DATASET CONTENT

++++++

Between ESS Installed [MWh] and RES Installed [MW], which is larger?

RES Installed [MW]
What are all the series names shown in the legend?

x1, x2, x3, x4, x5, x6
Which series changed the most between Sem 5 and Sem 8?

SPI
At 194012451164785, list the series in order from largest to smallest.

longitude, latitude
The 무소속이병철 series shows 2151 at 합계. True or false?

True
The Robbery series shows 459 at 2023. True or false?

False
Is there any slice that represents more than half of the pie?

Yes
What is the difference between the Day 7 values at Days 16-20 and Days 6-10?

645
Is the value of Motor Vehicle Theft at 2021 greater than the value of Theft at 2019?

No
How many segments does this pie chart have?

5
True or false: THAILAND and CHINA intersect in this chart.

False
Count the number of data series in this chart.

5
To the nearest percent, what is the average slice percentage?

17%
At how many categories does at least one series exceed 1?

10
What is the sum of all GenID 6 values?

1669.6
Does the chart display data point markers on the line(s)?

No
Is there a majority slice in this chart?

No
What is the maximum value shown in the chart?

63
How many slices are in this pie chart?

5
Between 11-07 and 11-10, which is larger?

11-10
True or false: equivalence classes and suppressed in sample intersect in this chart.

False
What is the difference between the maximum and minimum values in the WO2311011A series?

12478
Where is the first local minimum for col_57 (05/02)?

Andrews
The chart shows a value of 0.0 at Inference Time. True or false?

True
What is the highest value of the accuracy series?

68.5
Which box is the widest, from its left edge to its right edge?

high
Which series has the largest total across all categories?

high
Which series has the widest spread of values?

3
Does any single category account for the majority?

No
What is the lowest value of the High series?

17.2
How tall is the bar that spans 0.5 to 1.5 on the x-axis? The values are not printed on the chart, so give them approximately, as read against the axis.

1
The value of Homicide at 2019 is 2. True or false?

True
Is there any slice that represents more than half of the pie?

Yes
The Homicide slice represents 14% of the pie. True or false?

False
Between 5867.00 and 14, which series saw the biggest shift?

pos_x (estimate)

++++++

HOW TO COMPLETE THIS TASK
Give the records above, from the first line through the line with "The 무소속이병철 series", as a Markdown table with a Row column for the row number and a Line column for the line. Leave out blank lines.

OUTPUT FOR THIS TASK
| Row | Line |
|---|---|
| 1 | Between ESS Installed [MWh] and RES Installed [MW], which is larger? |
| 2 | RES Installed [MW] |
| 3 | What are all the series names shown in the legend? |
| 4 | x1, x2, x3, x4, x5, x6 |
| 5 | Which series changed the most between Sem 5 and Sem 8? |
| 6 | SPI |
| 7 | At 194012451164785, list the series in order from largest to smallest. |
| 8 | longitude, latitude |
| 9 | The 무소속이병철 series shows 2151 at 합계. True or false? |